LE BAPTÊME

1 Jn 4, 7-14 ; Jn 3, 1-12

Jeudi de la première semaine de l'Épiphanie – A

(6 janvier 2011)

Homélie du Frère Jean-Philippe REVEL

Sylvanès : fontaine baptismale

 

T

andis que s'approche le deuxième volet de l'Épiphanie que nous célébrerons dimanche prochain, qui est le Baptême du Christ dans les eaux du Jourdain par Jean-Baptiste, la liturgie nous invite à réfléchir sur le baptême. C'est le thème de l'évangile d'aujourd'hui.

Nicodème est donc venu voir le Christ de nuit pas crainte des juifs, et il l'interroge sur le salut. Jésus lui dit qu'il faut "naître d'en-haut". Le mot grec veut dire aussi bien naître d'en-haut que naître à nouveau. Il s'agit donc d'un renouvellement de toute notre vie qui est comme une nouvelle naissance.

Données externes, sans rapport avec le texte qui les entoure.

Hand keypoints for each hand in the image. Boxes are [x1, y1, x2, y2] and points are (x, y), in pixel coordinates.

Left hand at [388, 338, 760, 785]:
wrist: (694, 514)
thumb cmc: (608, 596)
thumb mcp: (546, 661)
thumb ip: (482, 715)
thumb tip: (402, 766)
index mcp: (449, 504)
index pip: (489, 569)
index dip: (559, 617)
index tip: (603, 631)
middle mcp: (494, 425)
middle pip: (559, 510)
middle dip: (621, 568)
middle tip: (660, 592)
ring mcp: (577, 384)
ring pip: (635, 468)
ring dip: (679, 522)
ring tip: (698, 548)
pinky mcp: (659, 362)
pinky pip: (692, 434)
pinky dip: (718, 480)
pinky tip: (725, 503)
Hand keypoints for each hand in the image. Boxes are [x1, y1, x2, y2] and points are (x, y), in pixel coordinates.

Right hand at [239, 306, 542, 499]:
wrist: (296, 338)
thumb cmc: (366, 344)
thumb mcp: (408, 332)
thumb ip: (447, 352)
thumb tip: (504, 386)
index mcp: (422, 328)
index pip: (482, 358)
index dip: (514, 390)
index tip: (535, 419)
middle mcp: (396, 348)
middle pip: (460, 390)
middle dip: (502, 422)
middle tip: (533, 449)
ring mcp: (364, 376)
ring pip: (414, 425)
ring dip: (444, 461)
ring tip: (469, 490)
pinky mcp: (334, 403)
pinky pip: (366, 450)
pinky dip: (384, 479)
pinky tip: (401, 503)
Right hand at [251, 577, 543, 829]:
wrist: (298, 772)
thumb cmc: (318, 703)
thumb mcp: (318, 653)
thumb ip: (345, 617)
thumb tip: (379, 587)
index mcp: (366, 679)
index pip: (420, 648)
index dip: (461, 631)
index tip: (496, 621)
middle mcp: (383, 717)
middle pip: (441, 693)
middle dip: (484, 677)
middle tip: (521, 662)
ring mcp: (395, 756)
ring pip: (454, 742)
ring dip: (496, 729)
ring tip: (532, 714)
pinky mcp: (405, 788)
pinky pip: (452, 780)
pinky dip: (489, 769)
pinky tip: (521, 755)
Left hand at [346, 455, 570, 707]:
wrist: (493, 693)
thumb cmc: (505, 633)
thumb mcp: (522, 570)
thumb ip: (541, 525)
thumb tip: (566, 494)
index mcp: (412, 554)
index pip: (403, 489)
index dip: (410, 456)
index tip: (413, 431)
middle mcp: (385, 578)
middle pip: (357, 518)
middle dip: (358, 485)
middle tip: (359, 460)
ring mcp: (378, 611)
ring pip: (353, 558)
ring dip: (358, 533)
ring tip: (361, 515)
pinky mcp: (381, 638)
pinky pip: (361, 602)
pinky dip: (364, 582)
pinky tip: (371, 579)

Nicodème prend cela au pied de la lettre et ne comprend pas comment on peut rentrer dans le sein de sa mère pour naître une deuxième fois. Mais Jésus parlait symboliquement : renaître, c'est reprendre la vie à son point de départ, à son jaillissement originel au moment où la vie jaillit du cœur de Dieu.

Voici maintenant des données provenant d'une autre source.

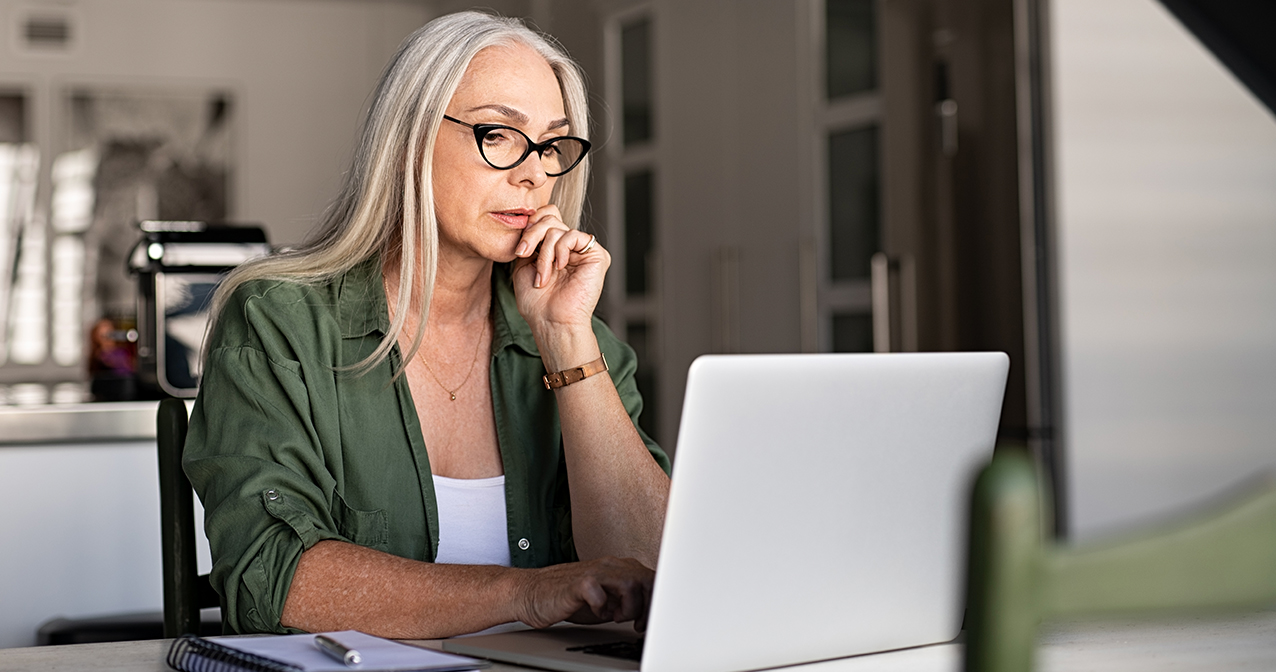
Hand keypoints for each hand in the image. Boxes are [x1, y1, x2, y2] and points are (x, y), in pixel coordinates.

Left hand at [511, 205, 608, 337]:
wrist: (551, 321)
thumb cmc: (536, 301)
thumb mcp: (524, 263)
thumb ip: (530, 239)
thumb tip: (532, 217)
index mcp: (555, 247)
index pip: (547, 216)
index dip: (532, 224)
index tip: (520, 248)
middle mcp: (570, 246)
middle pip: (550, 218)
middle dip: (532, 235)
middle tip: (523, 254)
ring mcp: (584, 250)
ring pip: (558, 229)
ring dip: (544, 253)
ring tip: (542, 275)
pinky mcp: (597, 255)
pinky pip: (573, 236)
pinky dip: (560, 250)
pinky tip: (560, 267)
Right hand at [513, 557, 653, 631]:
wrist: (533, 594)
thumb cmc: (569, 598)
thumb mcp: (606, 600)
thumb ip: (627, 600)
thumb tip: (650, 612)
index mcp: (618, 568)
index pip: (650, 578)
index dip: (655, 602)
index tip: (647, 621)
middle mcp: (609, 565)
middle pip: (646, 578)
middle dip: (647, 605)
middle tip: (636, 623)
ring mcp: (594, 572)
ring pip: (630, 582)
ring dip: (628, 606)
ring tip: (615, 617)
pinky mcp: (578, 583)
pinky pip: (600, 593)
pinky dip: (602, 609)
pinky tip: (596, 613)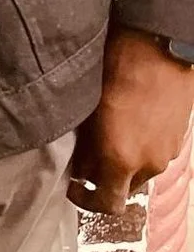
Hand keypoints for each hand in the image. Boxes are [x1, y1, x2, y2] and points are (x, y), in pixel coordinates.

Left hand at [69, 26, 193, 212]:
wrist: (160, 47)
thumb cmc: (116, 70)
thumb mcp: (89, 109)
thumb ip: (86, 145)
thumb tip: (81, 166)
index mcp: (122, 159)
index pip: (107, 204)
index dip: (86, 201)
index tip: (73, 188)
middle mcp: (149, 163)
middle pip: (124, 189)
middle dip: (105, 180)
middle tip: (86, 159)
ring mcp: (168, 151)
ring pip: (141, 171)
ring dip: (124, 162)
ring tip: (105, 136)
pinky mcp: (179, 138)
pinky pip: (156, 153)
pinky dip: (140, 148)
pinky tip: (128, 124)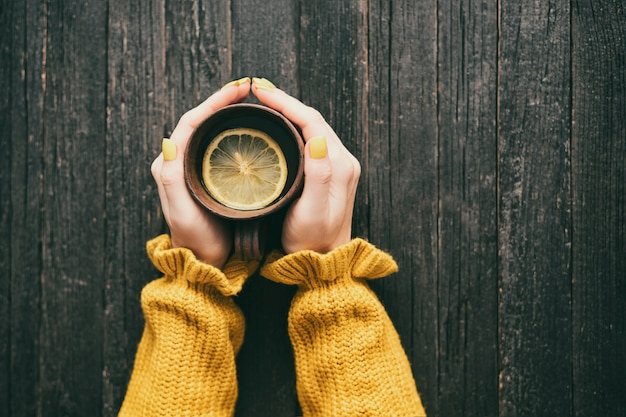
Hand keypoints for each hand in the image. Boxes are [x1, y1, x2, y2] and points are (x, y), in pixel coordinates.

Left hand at [151, 78, 250, 267]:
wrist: (204, 263)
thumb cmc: (195, 240)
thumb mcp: (182, 212)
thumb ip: (171, 178)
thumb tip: (170, 140)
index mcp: (169, 165)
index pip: (190, 123)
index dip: (213, 103)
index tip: (237, 91)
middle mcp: (177, 163)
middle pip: (199, 121)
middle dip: (220, 101)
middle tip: (245, 89)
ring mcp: (192, 169)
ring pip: (208, 131)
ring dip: (225, 113)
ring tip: (247, 101)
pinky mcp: (205, 177)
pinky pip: (216, 145)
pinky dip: (230, 131)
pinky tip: (246, 128)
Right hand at [251, 78, 360, 253]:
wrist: (322, 262)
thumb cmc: (312, 241)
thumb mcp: (313, 212)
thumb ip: (319, 175)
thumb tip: (319, 137)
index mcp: (340, 166)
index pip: (312, 122)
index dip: (285, 102)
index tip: (260, 90)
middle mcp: (343, 161)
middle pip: (313, 119)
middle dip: (285, 100)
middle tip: (257, 89)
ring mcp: (338, 166)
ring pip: (313, 127)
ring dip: (289, 109)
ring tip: (264, 100)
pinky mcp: (331, 173)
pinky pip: (312, 138)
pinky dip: (293, 125)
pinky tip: (278, 123)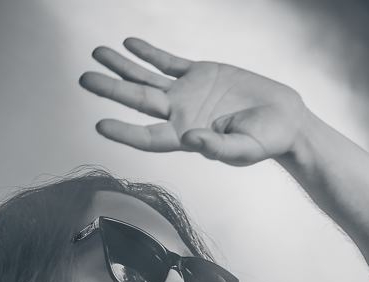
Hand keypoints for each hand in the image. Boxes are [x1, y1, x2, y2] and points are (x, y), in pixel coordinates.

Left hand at [80, 38, 308, 166]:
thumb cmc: (265, 141)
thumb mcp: (243, 150)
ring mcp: (187, 93)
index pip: (147, 136)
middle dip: (110, 88)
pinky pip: (168, 61)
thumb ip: (217, 148)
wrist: (284, 119)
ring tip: (97, 53)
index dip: (124, 132)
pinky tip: (129, 43)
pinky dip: (149, 52)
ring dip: (122, 66)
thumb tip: (191, 140)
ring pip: (147, 78)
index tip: (100, 124)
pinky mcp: (200, 74)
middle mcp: (179, 115)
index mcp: (185, 137)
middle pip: (138, 100)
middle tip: (84, 79)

C'est cela le baptême. Il faut naître à nouveau, naître d'en-haut, naître du cœur de Dieu. Et Jésus va préciser : il faut naître d'eau et d'Esprit. D'eau, comme l'inaugurait Jean-Baptiste, quand il a invité à un baptême d'eau le peuple pour le préparer à la venue du Messie, et Jésus s'inscrit dans la droite ligne de l'invention de Jean-Baptiste. Il va comme Jean-Baptiste, plonger ses disciples dans l'eau qui est la vie.

Mais en même temps, le baptême de Jésus dépasse celui de Jean. Ce n'est pas simplement un baptême de purification, comme Jean l'avait prêché dans son baptême d'eau, c'est aussi un baptême d'Esprit. L'Esprit, la troisième personne de la Trinité, L'Esprit, Dieu qui vient en nous pour nous vivifier, pour nous transformer, nous renouveler, pour nous faire naître de nouveau, nous faire naître du cœur de Dieu et de cet Esprit.

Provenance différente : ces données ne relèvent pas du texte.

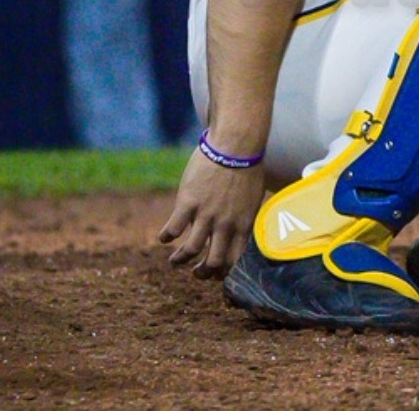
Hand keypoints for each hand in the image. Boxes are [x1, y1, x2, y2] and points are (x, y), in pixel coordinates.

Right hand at [158, 148, 266, 278]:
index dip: (224, 272)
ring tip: (175, 262)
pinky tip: (164, 237)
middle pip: (212, 262)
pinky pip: (173, 229)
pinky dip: (166, 237)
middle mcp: (226, 224)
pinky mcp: (188, 203)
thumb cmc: (248, 167)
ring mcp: (206, 214)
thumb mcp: (253, 197)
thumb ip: (245, 216)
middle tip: (196, 274)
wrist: (236, 144)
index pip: (234, 260)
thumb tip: (241, 229)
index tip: (216, 274)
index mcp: (244, 224)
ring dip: (180, 260)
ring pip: (190, 250)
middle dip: (202, 273)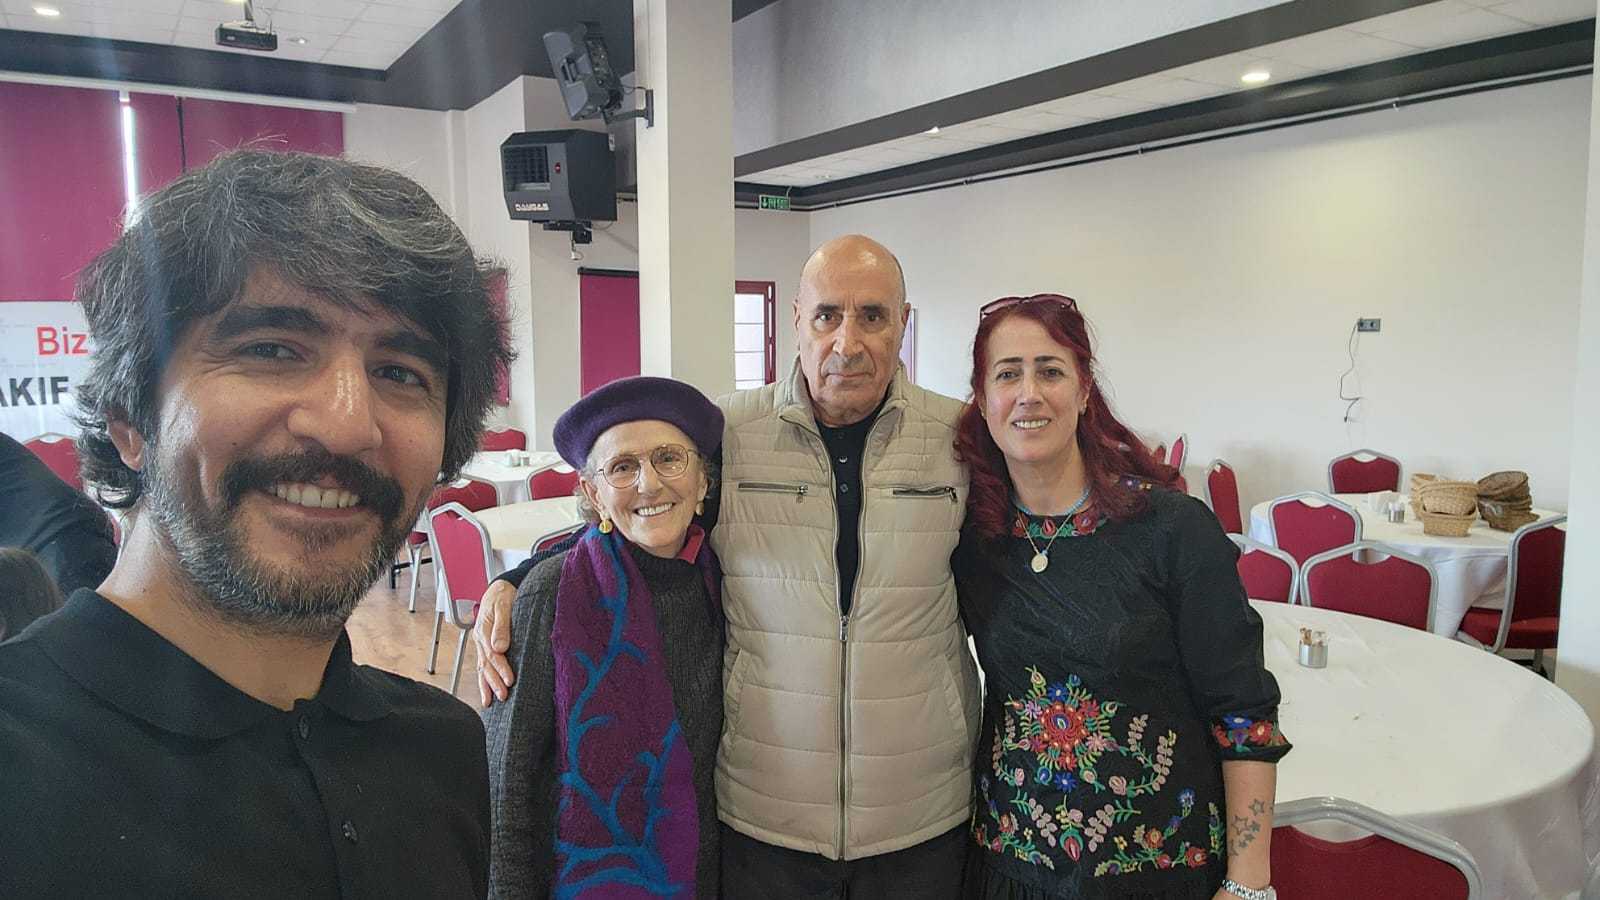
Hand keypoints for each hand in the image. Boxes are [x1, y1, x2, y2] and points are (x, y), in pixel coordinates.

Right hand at [473, 580, 516, 705]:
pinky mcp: (485, 646)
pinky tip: (486, 694)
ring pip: (482, 668)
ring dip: (487, 685)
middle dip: (494, 682)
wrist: (500, 587)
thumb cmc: (504, 595)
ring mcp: (481, 644)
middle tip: (503, 696)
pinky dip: (484, 681)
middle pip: (486, 665)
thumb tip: (499, 647)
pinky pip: (483, 666)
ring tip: (491, 702)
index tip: (510, 680)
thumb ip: (502, 625)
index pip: (492, 654)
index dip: (501, 668)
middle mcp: (480, 639)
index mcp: (484, 630)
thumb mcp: (504, 605)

Et l'Esprit, c'est aussi un symbole de vie, parce que ce mot en hébreu ou en grec, ou en latin, signifie le vent. Le vent qui souffle comme dit Jésus, "sans que tu saches ni d'où il vient, ni où il va". Ainsi en est-il de l'Esprit de Dieu qui souffle sur nous et qui nous emporte à la vitesse du vent, qui nous transforme en des êtres spirituels, car nous aussi, nous ne savons pas où nous allons, comme le vent dont on ne sait d'où il vient ni où il va.

Tout le mystère du baptême, ce renouvellement qui nous transforme, comme une nouvelle naissance et qui nous rend capables d'aller où nous n'aurions pas pensé de nous laisser entraîner par ce souffle de Dieu, aux limites du monde, aux limites du mystère, aux limites de la joie éternelle. Que nous vivions la grâce de notre baptême comme tout à la fois un renouvellement, une naissance nouvelle, comme un don qui vient d'en-haut, qui vient du cœur du Père, comme un vent de l'Esprit qui nous emporte là où nous n'aurions jamais pensé pouvoir aller.